## Brano del testo:
****

CAPITOLO QUATTORDICESIMO. Amore di condoglianza in Gesù –  Ancora dello zelo della gloria di Dio e della salvezza delle anime


Ciò che dicesi dell’amor di benevolenza verso Dio, deve pur dirsi anche dell’amore di Condoglianza. Dio ha diritto ad una sua gloria esterna e ad una beatitudine accidentale. Noi gli auguriamo l’una e l’altra, e lavoriamo perché non ne rimanga mai privo. Che se la nostra volontà ottiene buona riuscita, procuriamo allora a Dio quella consolazione della quale parlano i Libri Sacri: Dominus Deus… consolabitur in nobis (2 Mac 7, 6).
Ma, in quella guisa che trova soggetto di gioia in quelli che lo servono, il Signore risente pure, per causa di coloro che lo offendono, intima e profonda tristezza. Ce lo insegna la Scrittura (Gn 6, 6). I lamenti di Dio vi si trovano frequenti, soprattutto nei libri dei Profeti. Dio è afflitto. I peccati degli uomini s’innalzano sino a Lui e feriscono il suo Cuore, mentre ne provocano la collera (Is 1, 2-24; 65, 2; Ger, 2; Rm 10, 20).
Senza dubbio, Dio rimane immutabile nella sua pace e nella sua beatitudine (129); ma il peccato che è contrario a tante adorabili perfezioni: alla verità di Dio, alla sua Santità, alla sua Sapienza, alla sua Maestà, al suo Amore, a tutti i suoi diritti di Creatore, il peccato, un disordine, un male ch’Egli respinge, condanna e odia di un odio infinito; e quest’odio, nel cuore di un padre che vede, nei suoi propri figli, gli autori di tale iniquità e di tanta ingratitudine, di un tal disordine immenso, è appunto la misteriosa afflizione, la profonda tristezza di cui parlano i Libri sacri.

****

## Materiale dell'esercizio:
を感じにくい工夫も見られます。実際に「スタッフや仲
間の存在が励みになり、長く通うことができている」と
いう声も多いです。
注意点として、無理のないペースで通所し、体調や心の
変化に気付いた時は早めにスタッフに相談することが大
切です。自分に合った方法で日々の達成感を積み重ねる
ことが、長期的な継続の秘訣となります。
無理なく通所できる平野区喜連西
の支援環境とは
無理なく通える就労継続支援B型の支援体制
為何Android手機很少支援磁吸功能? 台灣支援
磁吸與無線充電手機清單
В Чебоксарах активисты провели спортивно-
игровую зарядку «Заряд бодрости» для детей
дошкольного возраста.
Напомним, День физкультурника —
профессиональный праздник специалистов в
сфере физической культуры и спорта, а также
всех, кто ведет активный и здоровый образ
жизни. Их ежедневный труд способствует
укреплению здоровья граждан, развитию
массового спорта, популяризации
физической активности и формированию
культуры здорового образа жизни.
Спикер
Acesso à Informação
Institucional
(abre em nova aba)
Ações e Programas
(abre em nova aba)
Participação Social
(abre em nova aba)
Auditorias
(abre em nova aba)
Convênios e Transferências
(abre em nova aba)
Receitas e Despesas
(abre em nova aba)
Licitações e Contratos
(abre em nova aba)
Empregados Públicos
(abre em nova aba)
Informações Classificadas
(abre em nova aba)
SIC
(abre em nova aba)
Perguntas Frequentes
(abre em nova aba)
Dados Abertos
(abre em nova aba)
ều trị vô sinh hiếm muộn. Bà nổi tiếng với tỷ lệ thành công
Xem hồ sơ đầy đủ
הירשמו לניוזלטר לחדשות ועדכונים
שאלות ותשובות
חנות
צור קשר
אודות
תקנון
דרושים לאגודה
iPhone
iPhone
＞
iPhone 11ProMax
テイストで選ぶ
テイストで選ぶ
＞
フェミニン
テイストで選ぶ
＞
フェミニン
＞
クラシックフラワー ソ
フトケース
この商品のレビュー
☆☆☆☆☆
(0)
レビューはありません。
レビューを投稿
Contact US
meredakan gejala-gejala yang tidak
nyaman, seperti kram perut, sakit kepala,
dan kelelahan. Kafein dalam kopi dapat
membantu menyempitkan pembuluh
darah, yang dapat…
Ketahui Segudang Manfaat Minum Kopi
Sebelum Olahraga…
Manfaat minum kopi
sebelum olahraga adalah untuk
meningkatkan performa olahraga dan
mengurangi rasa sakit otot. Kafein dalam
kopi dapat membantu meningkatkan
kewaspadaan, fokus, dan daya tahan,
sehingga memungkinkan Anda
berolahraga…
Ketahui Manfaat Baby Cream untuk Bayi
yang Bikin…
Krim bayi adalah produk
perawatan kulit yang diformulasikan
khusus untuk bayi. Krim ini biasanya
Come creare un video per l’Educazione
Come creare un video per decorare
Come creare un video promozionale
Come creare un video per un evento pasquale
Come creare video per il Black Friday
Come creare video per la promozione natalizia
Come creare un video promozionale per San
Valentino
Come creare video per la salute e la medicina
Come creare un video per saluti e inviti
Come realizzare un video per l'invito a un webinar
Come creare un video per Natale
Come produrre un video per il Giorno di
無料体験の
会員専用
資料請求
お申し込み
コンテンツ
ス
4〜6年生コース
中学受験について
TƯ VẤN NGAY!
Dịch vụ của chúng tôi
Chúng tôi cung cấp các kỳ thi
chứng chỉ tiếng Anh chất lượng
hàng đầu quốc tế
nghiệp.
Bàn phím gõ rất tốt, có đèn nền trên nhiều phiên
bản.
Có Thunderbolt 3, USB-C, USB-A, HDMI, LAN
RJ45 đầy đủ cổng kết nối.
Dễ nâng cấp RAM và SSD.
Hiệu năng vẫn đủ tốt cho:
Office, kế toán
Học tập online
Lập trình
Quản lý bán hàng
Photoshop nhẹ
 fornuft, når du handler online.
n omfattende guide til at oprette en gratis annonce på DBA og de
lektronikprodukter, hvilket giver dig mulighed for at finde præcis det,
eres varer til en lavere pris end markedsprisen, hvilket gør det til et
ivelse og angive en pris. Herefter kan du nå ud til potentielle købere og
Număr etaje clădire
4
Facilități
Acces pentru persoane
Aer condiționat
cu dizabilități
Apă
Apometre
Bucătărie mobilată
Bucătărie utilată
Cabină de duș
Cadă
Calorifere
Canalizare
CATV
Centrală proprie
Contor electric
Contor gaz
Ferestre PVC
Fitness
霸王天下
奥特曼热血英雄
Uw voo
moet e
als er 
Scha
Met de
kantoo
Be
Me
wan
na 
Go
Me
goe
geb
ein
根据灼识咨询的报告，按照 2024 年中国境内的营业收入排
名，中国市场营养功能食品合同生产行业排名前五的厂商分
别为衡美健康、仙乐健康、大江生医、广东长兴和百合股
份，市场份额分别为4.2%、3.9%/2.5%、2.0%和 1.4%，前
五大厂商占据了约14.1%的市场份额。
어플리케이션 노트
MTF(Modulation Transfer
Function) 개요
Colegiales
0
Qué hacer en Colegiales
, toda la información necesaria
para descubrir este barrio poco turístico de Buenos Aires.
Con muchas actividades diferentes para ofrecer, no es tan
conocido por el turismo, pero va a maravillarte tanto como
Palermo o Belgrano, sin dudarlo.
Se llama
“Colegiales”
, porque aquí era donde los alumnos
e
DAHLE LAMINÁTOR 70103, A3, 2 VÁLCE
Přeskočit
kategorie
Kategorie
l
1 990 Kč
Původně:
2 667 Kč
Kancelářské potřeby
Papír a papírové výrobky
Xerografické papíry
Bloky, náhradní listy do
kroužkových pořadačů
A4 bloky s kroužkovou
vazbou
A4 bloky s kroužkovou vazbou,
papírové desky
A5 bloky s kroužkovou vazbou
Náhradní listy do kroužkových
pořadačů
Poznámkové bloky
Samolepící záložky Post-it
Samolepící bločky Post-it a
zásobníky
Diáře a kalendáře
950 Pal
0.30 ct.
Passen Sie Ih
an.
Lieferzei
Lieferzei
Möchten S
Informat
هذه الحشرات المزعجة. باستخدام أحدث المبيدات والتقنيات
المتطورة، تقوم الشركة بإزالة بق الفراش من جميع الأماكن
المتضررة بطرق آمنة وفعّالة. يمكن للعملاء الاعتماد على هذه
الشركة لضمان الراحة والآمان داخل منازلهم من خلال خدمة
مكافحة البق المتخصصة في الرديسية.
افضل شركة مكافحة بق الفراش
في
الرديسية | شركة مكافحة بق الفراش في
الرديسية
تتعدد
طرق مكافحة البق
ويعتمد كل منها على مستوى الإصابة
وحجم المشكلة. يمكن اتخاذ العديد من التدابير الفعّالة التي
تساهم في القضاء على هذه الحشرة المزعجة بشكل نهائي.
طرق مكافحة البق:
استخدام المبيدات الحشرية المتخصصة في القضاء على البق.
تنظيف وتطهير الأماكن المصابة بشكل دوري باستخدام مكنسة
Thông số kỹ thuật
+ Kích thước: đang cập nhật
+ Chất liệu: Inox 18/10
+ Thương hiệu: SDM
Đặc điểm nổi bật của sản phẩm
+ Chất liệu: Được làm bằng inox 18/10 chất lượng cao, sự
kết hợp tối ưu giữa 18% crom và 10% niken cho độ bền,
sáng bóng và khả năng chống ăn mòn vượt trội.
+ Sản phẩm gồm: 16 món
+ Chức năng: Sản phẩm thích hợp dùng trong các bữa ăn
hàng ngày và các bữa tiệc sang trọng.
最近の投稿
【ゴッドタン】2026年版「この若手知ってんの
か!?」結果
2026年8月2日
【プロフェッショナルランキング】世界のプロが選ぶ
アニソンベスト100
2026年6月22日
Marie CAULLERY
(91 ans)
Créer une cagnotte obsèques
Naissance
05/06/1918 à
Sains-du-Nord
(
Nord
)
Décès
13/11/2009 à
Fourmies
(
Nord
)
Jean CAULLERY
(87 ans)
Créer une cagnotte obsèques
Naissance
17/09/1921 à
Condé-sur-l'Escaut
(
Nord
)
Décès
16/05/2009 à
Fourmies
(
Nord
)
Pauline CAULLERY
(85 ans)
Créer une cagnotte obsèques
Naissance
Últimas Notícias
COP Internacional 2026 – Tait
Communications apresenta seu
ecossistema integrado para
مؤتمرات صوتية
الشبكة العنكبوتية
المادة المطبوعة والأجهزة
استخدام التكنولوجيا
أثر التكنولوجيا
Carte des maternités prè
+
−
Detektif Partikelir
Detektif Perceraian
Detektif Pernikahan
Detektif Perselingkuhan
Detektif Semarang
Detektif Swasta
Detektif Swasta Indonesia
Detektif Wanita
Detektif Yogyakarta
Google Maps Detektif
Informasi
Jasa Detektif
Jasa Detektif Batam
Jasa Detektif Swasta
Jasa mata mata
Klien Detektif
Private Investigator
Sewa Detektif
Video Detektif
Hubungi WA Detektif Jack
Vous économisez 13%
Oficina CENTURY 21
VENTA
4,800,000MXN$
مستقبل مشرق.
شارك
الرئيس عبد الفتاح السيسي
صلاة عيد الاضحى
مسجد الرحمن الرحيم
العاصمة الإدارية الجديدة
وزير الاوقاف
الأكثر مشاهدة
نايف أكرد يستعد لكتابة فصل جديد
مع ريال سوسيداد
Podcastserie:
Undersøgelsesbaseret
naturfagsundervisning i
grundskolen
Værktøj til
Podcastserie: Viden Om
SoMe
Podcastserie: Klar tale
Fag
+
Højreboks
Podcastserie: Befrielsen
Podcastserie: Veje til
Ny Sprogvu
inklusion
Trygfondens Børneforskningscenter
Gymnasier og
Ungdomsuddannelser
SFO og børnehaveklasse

****

Secondo il brano sull'amore di condoglianza, in quali libri della Scrittura si trovano soprattutto i lamenti di Dio?

Nei libri dei Profeti.